One of the puzzles of planetary formation is exemplified by Tau Ceti. The planet is actually rather short of the heavy elements that make up planets, yet it has so many planets that are so much bigger than Earth. How can this be? My answer in my ebook is that there are three stages of the accretion disk: the first when the star is busily accreting and there are huge inflows of matter; the second a transition when supply of matter declines, and a third period when stellar accretion slows by about four orders of magnitude. At the end of this third period, the star creates huge solar winds that clear out the accretion disk of gas and dust. However, in this third stage, planets continue accreting. This third stage can last from less than 1 million years to up to maybe forty. So, planets starting the same way will end up in a variety of sizes depending on how long the star takes to remove accretable material. The evidence is that our sun spat out its accretion disk very early, so we have smaller than average planets.
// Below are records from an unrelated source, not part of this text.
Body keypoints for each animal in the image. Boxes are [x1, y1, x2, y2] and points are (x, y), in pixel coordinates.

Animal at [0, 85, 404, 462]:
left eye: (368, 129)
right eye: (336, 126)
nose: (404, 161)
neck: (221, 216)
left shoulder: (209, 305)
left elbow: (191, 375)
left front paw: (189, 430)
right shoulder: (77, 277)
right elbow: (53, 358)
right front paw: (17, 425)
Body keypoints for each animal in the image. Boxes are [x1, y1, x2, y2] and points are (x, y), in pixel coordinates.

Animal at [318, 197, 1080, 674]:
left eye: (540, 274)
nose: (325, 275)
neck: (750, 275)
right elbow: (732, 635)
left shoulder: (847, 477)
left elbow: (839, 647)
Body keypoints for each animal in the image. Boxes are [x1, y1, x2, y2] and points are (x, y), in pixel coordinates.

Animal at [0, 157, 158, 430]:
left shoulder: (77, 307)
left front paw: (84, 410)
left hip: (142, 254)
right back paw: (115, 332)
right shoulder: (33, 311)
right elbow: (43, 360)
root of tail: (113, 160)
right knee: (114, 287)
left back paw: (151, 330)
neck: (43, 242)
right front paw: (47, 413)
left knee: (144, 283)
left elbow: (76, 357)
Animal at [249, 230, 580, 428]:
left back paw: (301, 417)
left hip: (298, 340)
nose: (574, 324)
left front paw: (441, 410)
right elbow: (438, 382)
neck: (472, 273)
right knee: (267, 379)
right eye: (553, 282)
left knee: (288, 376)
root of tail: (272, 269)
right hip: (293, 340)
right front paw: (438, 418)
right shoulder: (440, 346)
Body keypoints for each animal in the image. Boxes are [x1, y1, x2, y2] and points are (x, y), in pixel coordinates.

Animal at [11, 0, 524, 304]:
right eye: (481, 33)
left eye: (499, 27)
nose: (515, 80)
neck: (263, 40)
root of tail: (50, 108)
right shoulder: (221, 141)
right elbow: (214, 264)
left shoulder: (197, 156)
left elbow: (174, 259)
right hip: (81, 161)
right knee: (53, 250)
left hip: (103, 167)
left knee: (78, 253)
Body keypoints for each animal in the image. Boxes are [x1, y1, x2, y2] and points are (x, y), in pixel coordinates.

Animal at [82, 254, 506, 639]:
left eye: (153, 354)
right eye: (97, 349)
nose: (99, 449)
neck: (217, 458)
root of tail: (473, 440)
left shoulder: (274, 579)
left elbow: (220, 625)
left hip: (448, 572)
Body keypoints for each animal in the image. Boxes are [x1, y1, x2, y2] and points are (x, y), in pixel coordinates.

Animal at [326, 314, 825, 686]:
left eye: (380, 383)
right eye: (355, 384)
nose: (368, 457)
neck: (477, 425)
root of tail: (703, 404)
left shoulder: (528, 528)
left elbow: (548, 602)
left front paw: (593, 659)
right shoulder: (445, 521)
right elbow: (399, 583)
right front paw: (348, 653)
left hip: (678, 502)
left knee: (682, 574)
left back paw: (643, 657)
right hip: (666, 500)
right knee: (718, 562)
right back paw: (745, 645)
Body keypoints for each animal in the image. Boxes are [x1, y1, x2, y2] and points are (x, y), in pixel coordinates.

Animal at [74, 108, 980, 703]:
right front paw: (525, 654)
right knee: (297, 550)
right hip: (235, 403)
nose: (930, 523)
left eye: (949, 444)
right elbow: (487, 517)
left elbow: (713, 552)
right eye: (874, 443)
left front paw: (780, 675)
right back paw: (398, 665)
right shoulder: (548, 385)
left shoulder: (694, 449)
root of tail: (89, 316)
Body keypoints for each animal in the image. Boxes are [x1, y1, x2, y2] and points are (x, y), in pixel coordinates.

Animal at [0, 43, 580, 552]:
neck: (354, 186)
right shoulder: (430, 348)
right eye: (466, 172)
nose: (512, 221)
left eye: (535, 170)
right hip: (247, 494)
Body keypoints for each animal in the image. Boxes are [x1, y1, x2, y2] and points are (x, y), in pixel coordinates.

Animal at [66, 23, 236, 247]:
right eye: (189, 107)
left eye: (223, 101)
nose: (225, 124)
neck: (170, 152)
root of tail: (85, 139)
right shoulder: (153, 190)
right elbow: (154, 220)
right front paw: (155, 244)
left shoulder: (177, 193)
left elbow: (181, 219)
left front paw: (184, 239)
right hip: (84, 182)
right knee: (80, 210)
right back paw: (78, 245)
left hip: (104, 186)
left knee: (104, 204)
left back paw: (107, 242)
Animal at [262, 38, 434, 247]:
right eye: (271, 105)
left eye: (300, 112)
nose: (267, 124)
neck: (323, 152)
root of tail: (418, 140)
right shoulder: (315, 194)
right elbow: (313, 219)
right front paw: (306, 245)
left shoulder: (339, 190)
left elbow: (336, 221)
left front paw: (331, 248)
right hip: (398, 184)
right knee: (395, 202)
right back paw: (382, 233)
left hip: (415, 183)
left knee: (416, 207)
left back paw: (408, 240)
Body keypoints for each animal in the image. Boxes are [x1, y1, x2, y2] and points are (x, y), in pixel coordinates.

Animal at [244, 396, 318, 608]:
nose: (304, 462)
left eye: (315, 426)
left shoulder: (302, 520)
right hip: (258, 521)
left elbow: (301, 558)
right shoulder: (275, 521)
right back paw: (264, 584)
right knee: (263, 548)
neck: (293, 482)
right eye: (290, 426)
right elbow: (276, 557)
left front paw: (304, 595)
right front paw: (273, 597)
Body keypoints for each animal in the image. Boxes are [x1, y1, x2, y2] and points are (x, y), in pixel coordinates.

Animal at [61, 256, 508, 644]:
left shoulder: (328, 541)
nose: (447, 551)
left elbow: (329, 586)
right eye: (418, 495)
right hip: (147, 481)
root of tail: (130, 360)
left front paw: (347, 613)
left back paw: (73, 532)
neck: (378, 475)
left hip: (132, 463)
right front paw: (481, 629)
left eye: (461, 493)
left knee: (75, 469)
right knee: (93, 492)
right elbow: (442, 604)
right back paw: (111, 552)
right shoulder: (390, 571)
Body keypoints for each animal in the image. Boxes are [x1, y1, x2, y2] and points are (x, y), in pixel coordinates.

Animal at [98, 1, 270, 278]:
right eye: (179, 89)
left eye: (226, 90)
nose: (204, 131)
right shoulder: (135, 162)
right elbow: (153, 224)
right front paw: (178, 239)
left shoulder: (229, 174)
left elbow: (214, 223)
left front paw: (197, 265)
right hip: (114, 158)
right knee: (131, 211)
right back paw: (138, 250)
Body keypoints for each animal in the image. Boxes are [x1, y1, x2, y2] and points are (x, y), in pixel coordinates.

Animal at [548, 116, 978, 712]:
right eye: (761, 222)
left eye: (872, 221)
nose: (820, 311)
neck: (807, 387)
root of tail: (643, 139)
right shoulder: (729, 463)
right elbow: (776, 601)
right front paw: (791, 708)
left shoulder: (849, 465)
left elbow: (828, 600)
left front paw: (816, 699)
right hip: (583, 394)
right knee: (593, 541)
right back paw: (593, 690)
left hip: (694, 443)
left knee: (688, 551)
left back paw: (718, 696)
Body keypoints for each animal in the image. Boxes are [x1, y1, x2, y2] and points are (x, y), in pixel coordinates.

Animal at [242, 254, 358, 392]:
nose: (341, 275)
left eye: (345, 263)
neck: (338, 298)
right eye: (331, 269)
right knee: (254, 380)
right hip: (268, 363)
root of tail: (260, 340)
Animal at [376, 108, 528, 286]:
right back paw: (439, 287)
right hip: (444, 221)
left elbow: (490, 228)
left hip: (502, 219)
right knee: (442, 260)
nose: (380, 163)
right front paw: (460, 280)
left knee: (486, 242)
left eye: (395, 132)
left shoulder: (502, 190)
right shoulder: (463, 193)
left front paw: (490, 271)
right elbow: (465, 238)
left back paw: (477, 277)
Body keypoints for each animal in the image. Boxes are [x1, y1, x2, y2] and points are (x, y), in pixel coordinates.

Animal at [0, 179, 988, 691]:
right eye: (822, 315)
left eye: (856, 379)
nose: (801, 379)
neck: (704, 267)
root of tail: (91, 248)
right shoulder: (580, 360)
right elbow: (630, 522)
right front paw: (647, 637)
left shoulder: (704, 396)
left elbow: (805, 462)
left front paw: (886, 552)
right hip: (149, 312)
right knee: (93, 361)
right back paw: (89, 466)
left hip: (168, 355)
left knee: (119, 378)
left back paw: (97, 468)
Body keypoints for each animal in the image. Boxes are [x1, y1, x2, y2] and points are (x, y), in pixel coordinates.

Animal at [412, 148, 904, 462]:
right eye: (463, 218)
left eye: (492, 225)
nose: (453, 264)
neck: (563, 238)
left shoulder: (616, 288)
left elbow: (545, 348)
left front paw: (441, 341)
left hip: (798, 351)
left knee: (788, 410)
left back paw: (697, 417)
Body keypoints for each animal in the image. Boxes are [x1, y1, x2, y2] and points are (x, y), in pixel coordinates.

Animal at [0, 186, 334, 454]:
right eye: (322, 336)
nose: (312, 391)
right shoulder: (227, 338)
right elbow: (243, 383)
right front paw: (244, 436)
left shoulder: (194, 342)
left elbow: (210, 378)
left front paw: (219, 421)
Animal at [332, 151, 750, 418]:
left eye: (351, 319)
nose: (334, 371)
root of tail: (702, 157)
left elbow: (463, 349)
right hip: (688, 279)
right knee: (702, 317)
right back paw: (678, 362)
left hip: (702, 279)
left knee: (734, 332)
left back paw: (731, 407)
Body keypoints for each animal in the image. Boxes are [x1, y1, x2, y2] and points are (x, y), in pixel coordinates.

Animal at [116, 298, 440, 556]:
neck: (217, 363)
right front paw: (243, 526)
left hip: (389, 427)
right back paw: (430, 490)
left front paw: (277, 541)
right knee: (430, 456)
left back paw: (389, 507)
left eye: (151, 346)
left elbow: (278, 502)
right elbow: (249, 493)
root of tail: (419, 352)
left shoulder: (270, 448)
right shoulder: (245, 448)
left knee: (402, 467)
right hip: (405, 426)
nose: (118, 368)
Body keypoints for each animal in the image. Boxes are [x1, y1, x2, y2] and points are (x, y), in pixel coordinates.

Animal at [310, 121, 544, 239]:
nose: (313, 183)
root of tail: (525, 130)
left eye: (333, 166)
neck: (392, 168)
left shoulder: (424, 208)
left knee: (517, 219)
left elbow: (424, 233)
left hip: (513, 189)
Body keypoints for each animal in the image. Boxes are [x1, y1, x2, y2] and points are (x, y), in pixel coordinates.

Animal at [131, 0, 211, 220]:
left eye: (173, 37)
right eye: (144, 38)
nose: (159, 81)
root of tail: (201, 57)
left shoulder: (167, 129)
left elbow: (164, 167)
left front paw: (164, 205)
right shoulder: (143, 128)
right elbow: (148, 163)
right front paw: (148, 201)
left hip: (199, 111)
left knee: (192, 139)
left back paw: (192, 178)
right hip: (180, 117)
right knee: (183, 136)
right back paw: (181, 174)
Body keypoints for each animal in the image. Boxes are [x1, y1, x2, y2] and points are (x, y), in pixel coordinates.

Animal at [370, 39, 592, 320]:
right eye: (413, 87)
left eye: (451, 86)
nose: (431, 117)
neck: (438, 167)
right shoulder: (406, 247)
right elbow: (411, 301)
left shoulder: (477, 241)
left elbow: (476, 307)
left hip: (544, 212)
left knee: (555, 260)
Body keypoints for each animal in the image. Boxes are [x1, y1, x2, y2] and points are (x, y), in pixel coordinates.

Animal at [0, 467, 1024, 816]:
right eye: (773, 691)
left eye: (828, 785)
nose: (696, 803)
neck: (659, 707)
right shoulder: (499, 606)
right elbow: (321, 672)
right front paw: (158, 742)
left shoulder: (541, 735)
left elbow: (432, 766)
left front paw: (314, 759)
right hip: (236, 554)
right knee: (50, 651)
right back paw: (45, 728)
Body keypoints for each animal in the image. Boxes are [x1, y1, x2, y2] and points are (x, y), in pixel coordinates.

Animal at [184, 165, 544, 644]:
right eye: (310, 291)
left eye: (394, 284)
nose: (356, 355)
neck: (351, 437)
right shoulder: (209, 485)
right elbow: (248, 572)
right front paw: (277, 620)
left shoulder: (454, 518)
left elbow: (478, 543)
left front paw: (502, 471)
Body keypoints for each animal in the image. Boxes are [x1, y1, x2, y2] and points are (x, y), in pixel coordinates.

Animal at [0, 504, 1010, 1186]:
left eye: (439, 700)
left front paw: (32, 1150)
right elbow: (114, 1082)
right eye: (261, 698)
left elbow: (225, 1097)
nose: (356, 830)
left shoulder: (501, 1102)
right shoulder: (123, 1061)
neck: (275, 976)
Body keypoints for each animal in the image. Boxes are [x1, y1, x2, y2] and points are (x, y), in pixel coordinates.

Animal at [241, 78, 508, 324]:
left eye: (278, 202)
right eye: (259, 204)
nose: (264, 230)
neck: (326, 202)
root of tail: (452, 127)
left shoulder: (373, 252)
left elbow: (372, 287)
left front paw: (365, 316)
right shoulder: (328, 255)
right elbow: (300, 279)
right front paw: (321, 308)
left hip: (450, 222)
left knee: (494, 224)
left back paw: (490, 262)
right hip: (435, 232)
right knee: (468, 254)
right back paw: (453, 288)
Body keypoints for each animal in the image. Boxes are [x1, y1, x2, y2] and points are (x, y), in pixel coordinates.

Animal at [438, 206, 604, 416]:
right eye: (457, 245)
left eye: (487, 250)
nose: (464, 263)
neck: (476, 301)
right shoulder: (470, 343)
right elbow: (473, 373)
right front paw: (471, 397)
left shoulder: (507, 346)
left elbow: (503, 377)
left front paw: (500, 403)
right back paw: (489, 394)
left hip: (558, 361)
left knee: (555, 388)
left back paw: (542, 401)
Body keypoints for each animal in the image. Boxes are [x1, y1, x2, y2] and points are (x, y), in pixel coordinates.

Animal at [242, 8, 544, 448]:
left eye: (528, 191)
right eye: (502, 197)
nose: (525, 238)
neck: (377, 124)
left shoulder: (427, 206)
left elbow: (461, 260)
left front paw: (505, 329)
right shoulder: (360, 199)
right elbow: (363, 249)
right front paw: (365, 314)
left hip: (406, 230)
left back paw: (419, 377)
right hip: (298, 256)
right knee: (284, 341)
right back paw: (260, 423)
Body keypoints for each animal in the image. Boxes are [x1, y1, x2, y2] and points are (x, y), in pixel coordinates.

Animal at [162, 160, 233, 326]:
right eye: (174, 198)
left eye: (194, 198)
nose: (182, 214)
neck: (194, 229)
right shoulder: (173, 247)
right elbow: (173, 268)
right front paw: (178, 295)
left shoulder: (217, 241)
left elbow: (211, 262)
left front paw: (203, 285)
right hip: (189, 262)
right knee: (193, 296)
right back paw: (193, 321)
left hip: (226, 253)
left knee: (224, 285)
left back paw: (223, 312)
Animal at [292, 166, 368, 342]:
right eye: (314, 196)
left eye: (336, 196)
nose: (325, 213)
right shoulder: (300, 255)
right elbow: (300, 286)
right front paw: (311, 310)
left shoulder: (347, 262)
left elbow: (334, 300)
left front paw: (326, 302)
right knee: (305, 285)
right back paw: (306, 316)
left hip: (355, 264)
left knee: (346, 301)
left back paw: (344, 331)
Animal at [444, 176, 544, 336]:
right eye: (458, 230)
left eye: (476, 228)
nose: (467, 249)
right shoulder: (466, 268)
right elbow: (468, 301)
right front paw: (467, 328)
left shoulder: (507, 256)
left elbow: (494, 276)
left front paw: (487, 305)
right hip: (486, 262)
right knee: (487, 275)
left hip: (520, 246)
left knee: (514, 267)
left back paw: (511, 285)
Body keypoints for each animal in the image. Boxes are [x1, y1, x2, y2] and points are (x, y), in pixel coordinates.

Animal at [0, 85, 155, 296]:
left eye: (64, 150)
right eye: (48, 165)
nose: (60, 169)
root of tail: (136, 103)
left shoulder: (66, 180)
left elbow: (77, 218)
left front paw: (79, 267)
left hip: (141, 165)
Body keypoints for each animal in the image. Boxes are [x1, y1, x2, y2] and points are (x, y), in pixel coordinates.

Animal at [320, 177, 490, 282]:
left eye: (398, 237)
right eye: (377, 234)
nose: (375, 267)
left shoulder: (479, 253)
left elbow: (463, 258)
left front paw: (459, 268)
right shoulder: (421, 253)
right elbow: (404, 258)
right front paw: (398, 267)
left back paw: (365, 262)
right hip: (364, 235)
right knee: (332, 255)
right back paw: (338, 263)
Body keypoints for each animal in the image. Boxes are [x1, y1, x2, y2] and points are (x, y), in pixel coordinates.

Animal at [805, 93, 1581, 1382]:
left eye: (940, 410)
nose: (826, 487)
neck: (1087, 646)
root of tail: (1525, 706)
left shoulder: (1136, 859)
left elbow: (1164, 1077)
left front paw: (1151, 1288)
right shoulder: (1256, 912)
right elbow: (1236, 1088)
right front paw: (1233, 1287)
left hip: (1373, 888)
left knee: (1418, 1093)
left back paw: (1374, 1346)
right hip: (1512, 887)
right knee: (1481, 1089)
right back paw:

So, would the regular stars not have planets? No. If they formed giants, there would be no real selective depletion of specific elements, and a general depletion would register as the star not having as many in the first place. The amount of elements heavier than helium is called metallicity by astronomers, and this can vary by a factor of at least 40, and probably more. There may even be some first-generation stars out there with no heavy elements. It would be possible for a star to have giant planets but show no significant depletion of refractory elements. So while Nibauer’s analysis is interesting, and even encouraging, it does not really eliminate more than a minority of the stars. If you are on a voyage of discovery, it remains something of a guess which stars are of particular interest.